* [Activity] Transcribe every line of source text in the listing below character for character. Leave the pictures out of your answer.

** Provided information follows **

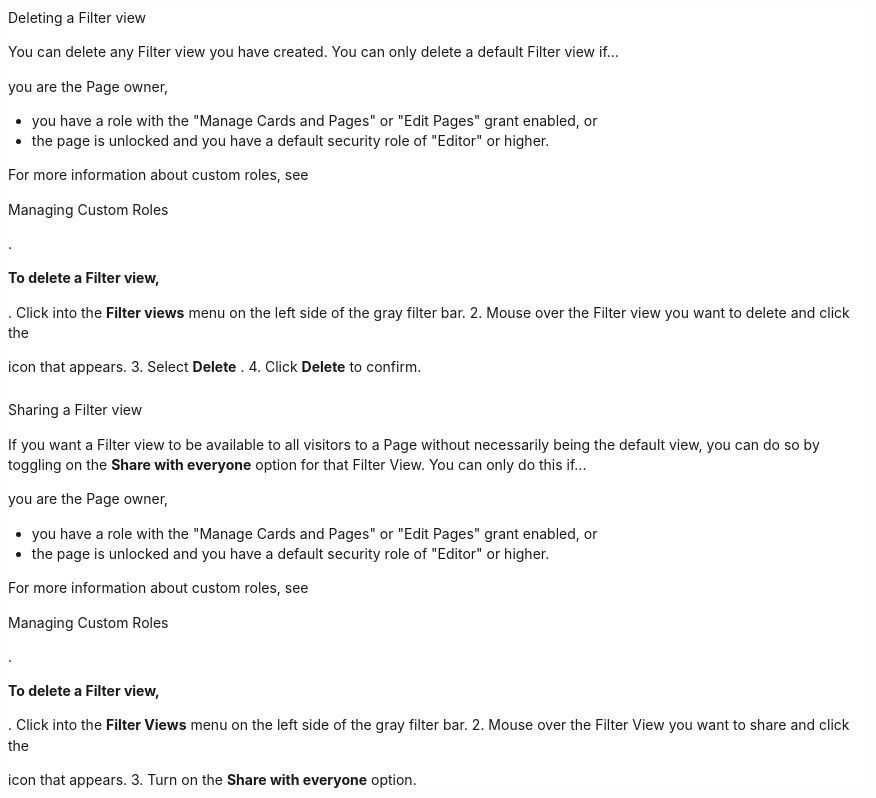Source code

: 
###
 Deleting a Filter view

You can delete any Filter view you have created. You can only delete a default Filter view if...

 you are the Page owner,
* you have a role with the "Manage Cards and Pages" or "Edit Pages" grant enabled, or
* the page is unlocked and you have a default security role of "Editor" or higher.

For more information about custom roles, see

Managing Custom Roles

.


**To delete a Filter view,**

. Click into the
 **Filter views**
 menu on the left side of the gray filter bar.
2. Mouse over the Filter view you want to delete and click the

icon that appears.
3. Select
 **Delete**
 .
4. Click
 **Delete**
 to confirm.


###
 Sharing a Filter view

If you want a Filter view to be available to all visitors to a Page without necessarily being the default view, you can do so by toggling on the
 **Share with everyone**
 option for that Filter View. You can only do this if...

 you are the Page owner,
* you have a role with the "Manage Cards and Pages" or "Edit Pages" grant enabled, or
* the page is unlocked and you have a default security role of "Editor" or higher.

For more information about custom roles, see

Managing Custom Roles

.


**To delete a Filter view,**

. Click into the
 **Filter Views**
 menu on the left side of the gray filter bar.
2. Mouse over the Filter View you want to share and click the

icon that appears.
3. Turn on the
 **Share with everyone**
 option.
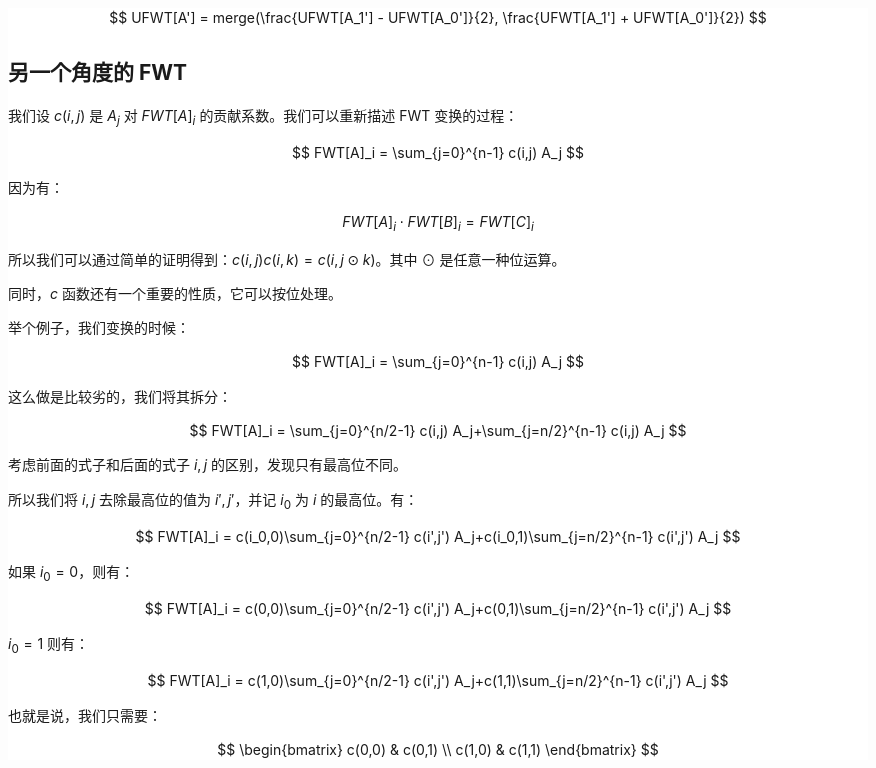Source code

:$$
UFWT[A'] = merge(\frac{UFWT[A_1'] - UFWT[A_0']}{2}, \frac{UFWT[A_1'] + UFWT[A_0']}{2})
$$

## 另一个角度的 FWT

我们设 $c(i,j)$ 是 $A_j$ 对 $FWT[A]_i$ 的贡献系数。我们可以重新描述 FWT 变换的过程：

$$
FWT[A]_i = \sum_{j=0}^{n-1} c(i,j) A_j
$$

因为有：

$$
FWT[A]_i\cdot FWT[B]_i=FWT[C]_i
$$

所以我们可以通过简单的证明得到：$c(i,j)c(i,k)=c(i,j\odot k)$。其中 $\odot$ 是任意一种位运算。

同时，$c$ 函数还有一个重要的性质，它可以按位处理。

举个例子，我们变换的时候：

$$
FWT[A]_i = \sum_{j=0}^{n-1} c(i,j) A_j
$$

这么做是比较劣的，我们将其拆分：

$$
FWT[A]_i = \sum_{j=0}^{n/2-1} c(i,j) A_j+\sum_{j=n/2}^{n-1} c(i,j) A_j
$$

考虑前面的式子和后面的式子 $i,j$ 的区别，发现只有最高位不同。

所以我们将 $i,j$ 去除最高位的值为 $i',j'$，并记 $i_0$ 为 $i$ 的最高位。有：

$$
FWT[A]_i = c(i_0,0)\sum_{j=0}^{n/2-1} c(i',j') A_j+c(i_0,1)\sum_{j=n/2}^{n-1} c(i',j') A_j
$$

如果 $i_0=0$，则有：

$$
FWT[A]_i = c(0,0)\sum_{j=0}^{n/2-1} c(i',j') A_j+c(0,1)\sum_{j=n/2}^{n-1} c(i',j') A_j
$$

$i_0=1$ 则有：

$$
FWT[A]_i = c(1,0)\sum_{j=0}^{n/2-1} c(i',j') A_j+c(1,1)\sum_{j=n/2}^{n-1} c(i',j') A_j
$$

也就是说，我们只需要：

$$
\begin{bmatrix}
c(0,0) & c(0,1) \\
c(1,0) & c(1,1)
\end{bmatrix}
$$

** End of Provided information **

* [Exercise response]
Source code

: 
###
 Deleting a Filter view

You can delete any Filter view you have created. You can only delete a default Filter view if...

 you are the Page owner,
* you have a role with the "Manage Cards and Pages" or "Edit Pages" grant enabled, or
* the page is unlocked and you have a default security role of "Editor" or higher.

For more information about custom roles, see

Managing Custom Roles

.


**To delete a Filter view,**

. Click into the
 **Filter views**
 menu on the left side of the gray filter bar.
2. Mouse over the Filter view you want to delete and click the

icon that appears.
3. Select
 **Delete**
 .
4. Click
 **Delete**
 to confirm.


###
 Sharing a Filter view

If you want a Filter view to be available to all visitors to a Page without necessarily being the default view, you can do so by toggling on the
 **Share with everyone**
 option for that Filter View. You can only do this if...

 you are the Page owner,
* you have a role with the "Manage Cards and Pages" or "Edit Pages" grant enabled, or
* the page is unlocked and you have a default security role of "Editor" or higher.

For more information about custom roles, see

Managing Custom Roles

.


**To delete a Filter view,**

. Click into the
 **Filter Views**
 menu on the left side of the gray filter bar.
2. Mouse over the Filter View you want to share and click the

icon that appears.
3. Turn on the
 **Share with everyone**
 option.
Source code

:$$
UFWT[A'] = merge(\frac{UFWT[A_1'] - UFWT[A_0']}{2}, \frac{UFWT[A_1'] + UFWT[A_0']}{2})
$$

## 另一个角度的 FWT

我们设 $c(i,j)$ 是 $A_j$ 对 $FWT[A]_i$ 的贡献系数。我们可以重新描述 FWT 变换的过程：

$$
FWT[A]_i = \sum_{j=0}^{n-1} c(i,j) A_j
$$

因为有：

$$
FWT[A]_i\cdot FWT[B]_i=FWT[C]_i
$$

所以我们可以通过简单的证明得到：$c(i,j)c(i,k)=c(i,j\odot k)$。其中 $\odot$ 是任意一种位运算。

同时，$c$ 函数还有一个重要的性质，它可以按位处理。

举个例子，我们变换的时候：

$$
FWT[A]_i = \sum_{j=0}^{n-1} c(i,j) A_j
$$

这么做是比较劣的，我们将其拆分：

$$
FWT[A]_i = \sum_{j=0}^{n/2-1} c(i,j) A_j+\sum_{j=n/2}^{n-1} c(i,j) A_j
$$

考虑前面的式子和后面的式子 $i,j$ 的区别，发现只有最高位不同。

所以我们将 $i,j$ 去除最高位的值为 $i',j'$，并记 $i_0$ 为 $i$ 的最高位。有：

$$
FWT[A]_i = c(i_0,0)\sum_{j=0}^{n/2-1} c(i',j') A_j+c(i_0,1)\sum_{j=n/2}^{n-1} c(i',j') A_j
$$

如果 $i_0=0$，则有：

$$
FWT[A]_i = c(0,0)\sum_{j=0}^{n/2-1} c(i',j') A_j+c(0,1)\sum_{j=n/2}^{n-1} c(i',j') A_j
$$

$i_0=1$ 则有：

$$
FWT[A]_i = c(1,0)\sum_{j=0}^{n/2-1} c(i',j') A_j+c(1,1)\sum_{j=n/2}^{n-1} c(i',j') A_j
$$

也就是说，我们只需要：

$$
\begin{bmatrix}
c(0,0) & c(0,1) \\
c(1,0) & c(1,1)
\end{bmatrix}
$$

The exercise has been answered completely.